That obligation had proven controversial since it is at odds with current practice in the UK which – in line with the European Patent Convention (EPC) – applies a strict ‘absolute novelty’ test. Under the current UK and European approach, parties’ own disclosures can count as prior art against their patent applications, with no grace period provisions except in very limited circumstances such as disclosures in breach of confidence.

In fact, questions had even been raised in some quarters as to whether a UK grace period would be compatible with the UK’s continued participation in the EPC. Article 2(2) EPC, which requires EPC contracting states to commit to the requirement for European Patents to “have the effect of and be subject to the same conditions as a national patent granted by that State.”

It was questioned whether the introduction of a grace period in the UK – without a parallel grace period in the EPC – would have been consistent with that requirement (despite the fact that a handful of other EPC states already provide 6- or 12-month grace periods for national patent applications and/or national utility models).

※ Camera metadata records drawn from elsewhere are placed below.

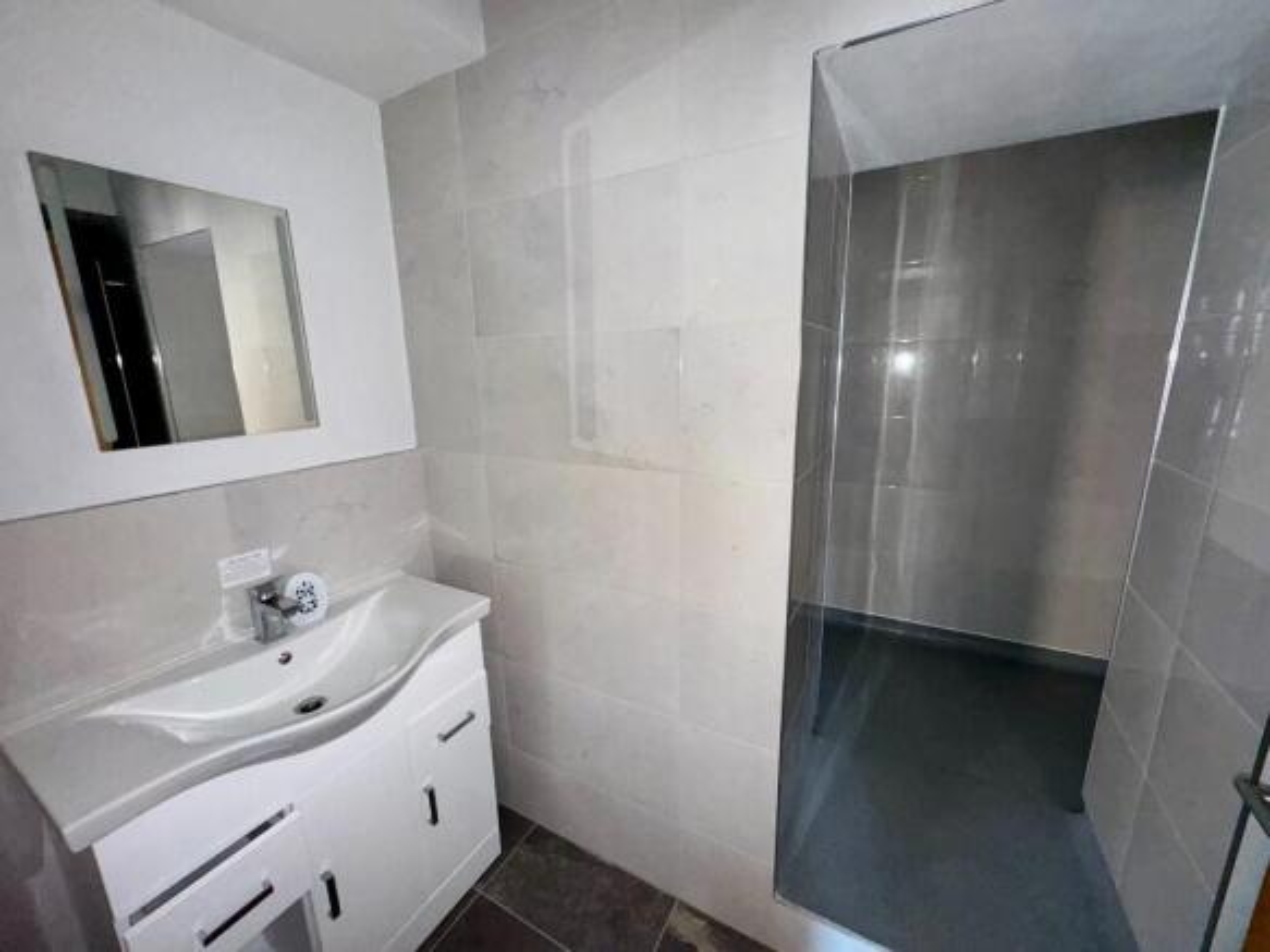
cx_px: 635
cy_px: 476
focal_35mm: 14
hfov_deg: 102.1
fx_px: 514
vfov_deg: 85.7
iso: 200
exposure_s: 1/54
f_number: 2.2
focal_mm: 2.22
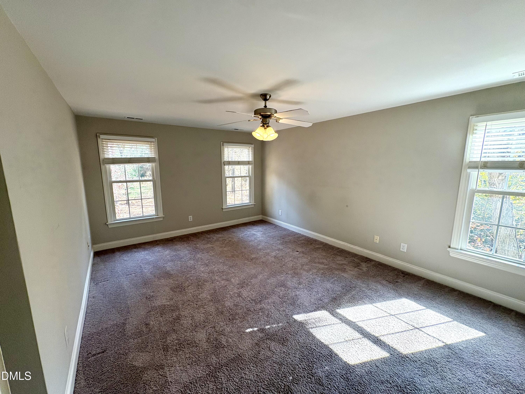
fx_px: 212
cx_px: 262
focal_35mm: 14
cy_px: 197
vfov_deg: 85.7
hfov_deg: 102.1
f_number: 2.2
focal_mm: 2.22
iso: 160
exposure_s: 1/120
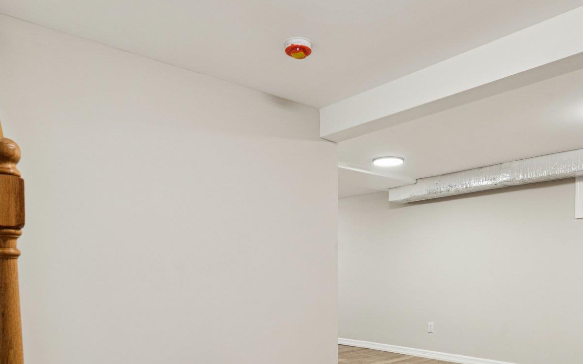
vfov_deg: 42.9
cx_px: 303
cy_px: 281
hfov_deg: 66.5
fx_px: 445
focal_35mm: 28
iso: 200
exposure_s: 1/13
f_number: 8
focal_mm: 16
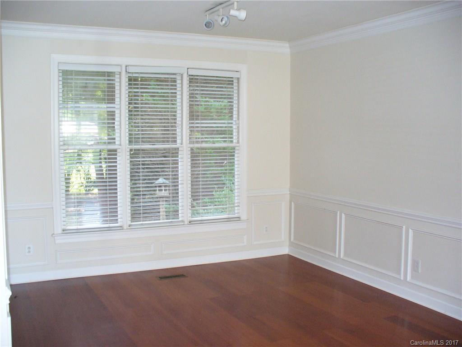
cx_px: 231
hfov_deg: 50.1
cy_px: 174
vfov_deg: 38.7
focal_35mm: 37
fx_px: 494
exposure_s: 1/60
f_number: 2.8
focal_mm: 6.1
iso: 300
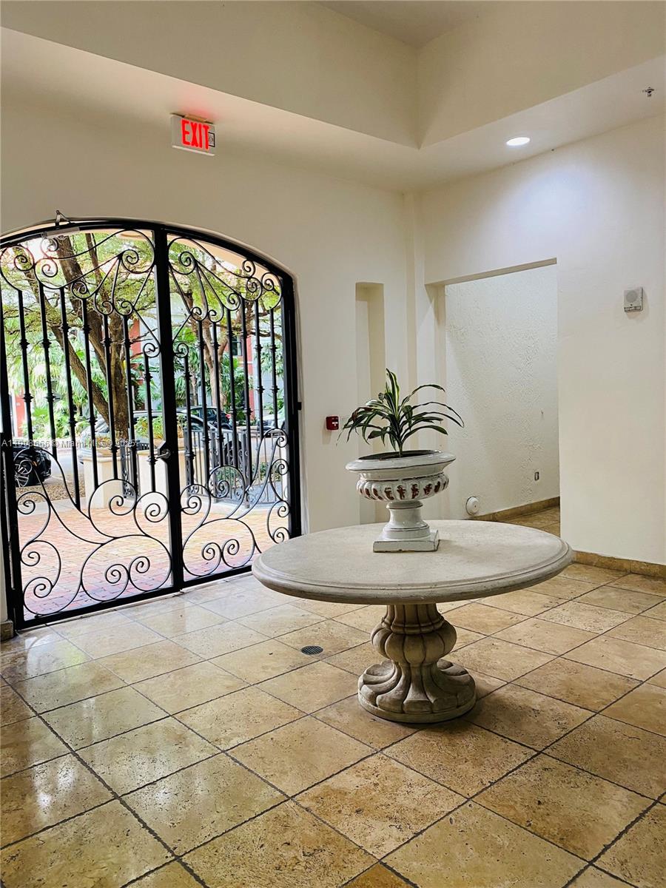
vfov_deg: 67.3
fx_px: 667
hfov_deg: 53.1
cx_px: 333
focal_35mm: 26
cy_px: 444
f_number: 1.8
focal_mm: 4.25
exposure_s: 1/60
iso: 80
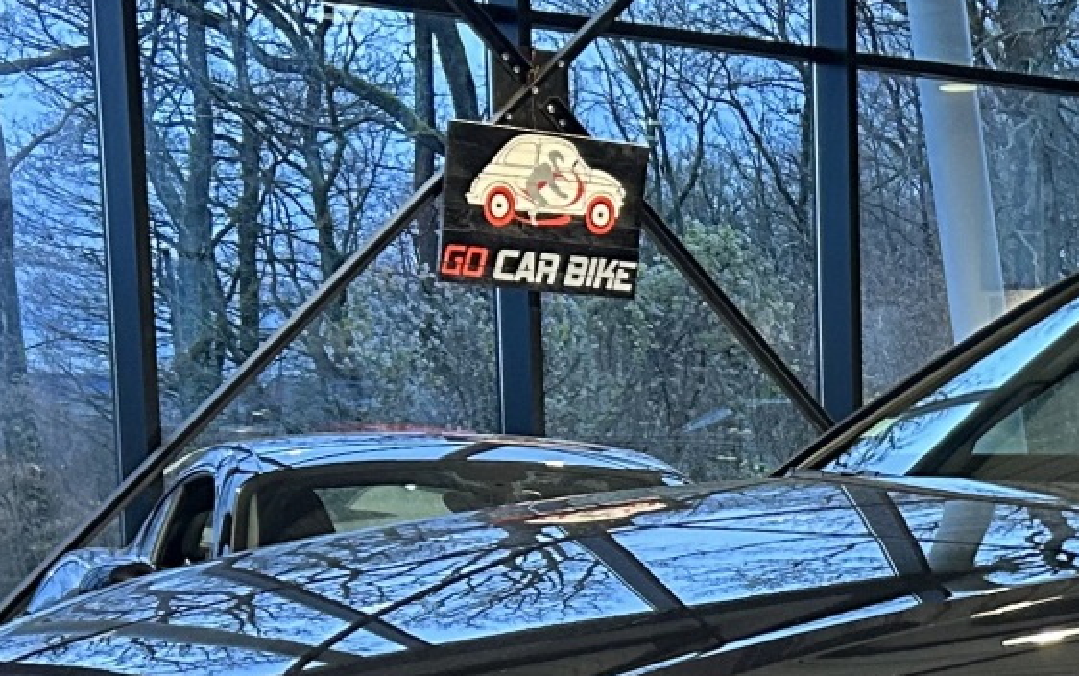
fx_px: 2884
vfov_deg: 12.8
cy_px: 953
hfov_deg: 20.0
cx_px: 1259
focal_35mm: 98
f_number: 1.5
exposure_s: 1/49
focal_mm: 5.7
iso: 320
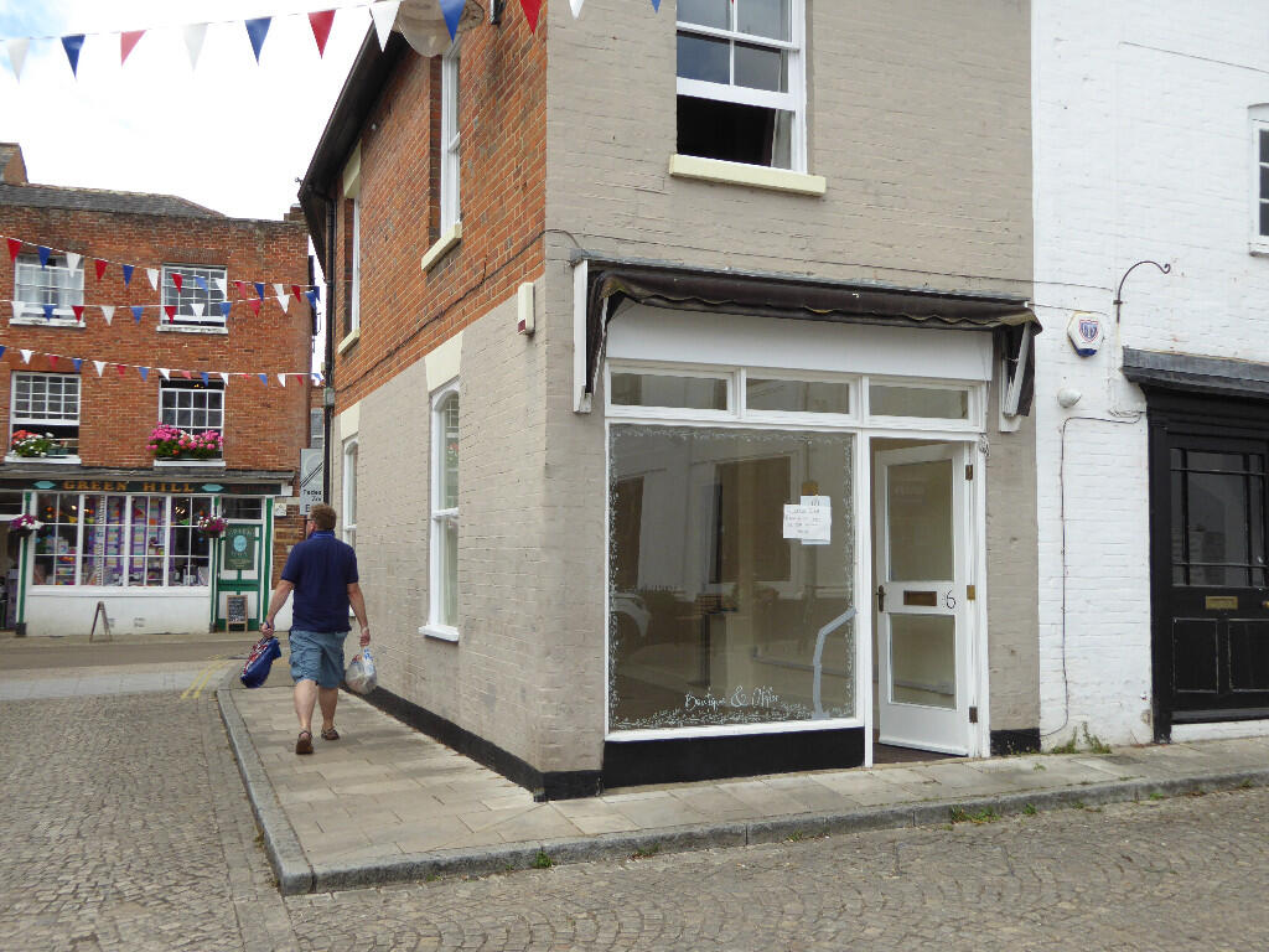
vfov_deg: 40.7
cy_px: 476
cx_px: 634
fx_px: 1283
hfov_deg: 52.6
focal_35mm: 35
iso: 100
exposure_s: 1/500
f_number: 3.7
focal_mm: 6.3
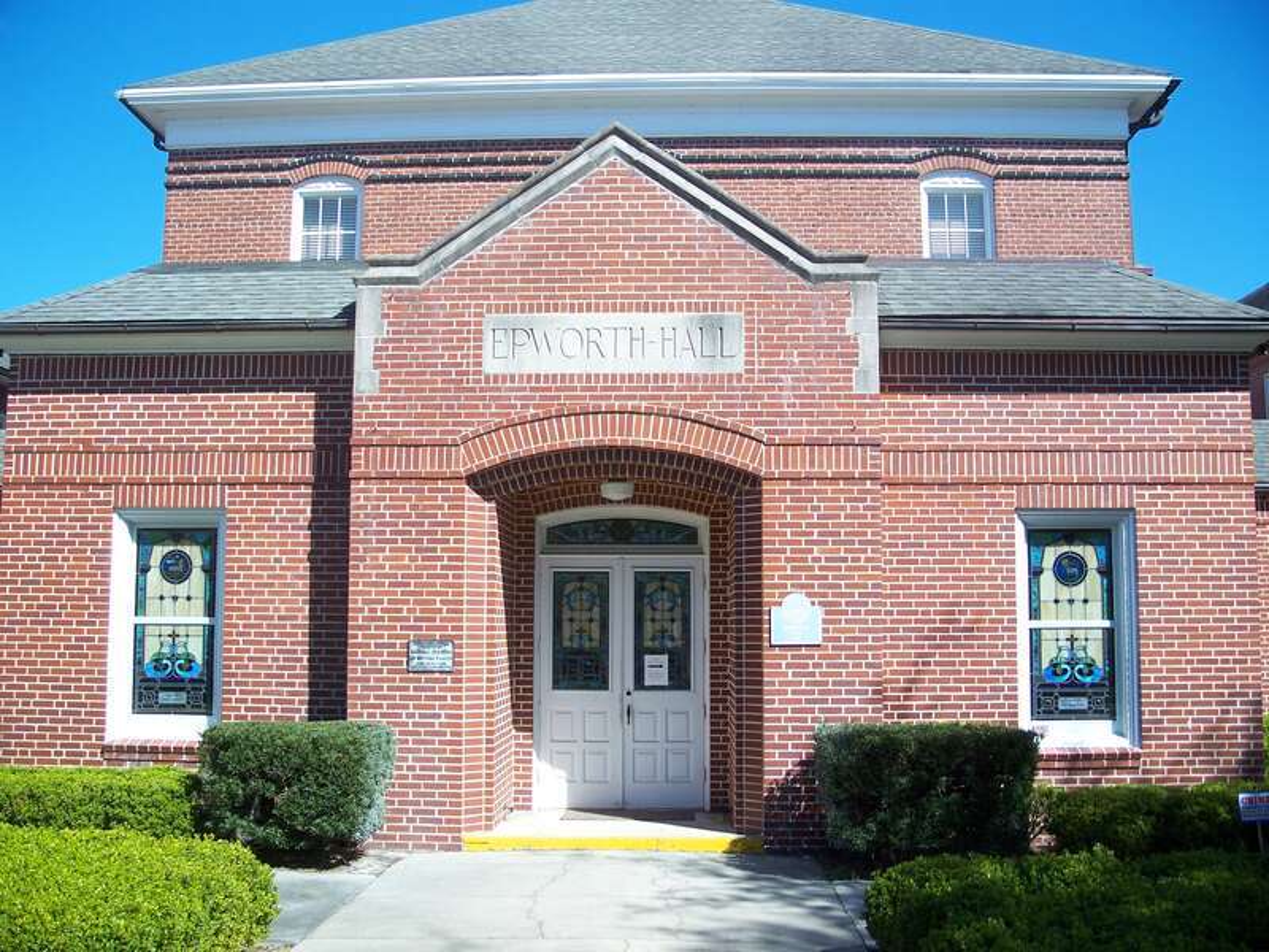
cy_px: 476
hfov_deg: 50.1
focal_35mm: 37
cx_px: 634
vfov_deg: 38.7
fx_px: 1356
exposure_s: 1/500
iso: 64
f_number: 2.8
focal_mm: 7.8
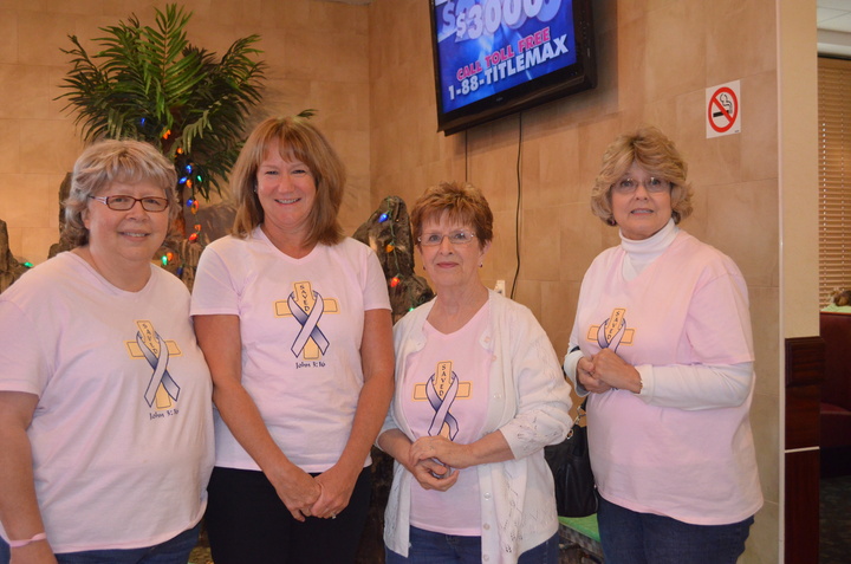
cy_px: 282
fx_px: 920
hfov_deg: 49.6
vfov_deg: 34.1
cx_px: 426
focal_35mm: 39
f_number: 4.2
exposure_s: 1/60
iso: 2800
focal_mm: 26
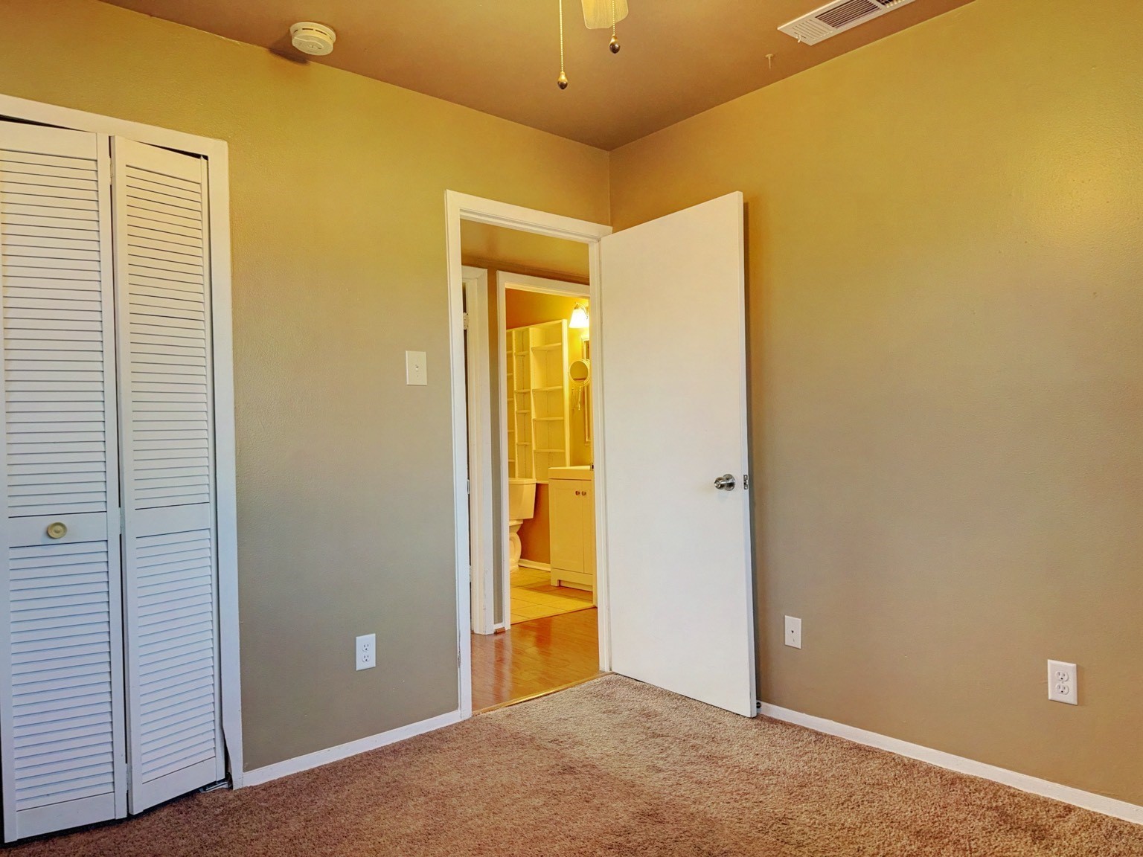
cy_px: 428
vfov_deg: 56.8
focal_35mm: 24
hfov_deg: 71.6
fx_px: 792
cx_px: 572
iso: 160
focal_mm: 6.76
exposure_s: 1/60
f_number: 1.78
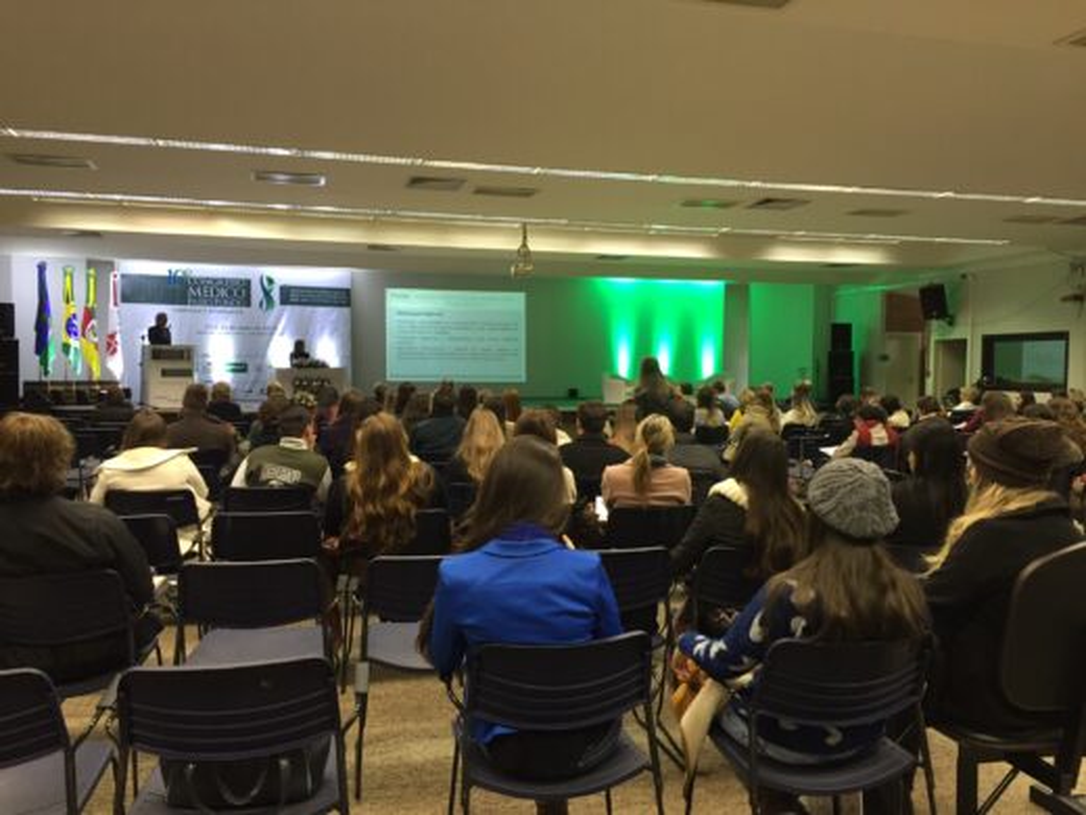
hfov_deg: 61.7
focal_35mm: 29
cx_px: 543
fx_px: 910
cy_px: 408
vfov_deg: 48.2
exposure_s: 1/30
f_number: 2.2
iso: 100
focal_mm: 4.15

In the event, any difficulties in reconciling the UK’s membership of both the EPC and the CPTPP have been avoided, as the UK negotiating team has successfully secured a derogation from this part of the IP Chapter. The grace period provisions of the CPTPP have been set aside in the UK “until the necessary amendments to the relevant international conventions have been made, with an agreement that the UK will “promote international harmonisation on the grace period and will report annually to other CPTPP members regarding progress on this matter.”

This means that UK patent practice remains unchanged in this respect, and in contrast to other CPTPP states, patent applicants will not be able to rely on a 12-month grace period when filing UK patent applications.

The European Patent Office (EPO) has so far demonstrated no intention to introduce a grace period of its own, and a recent EPO study suggested relatively little support for doing so. The prospect of a change of position in light of the UK’s obligation to ‘promote international harmonisation’ thus seems rather remote at present. According to the Chartered Institute of Patent Attorneys, any adoption of a grace period in the UK may also require amendment of the Strasbourg Patent Convention of 1963, a forerunner to the EPC which is still in force, and to which thirteen EPC member states, including the UK, are signatories.

Any developments with respect to amendment of the EPC or the Strasbourg Convention will be monitored with interest, but the adoption of a grace period in Europe seems unlikely for the time being.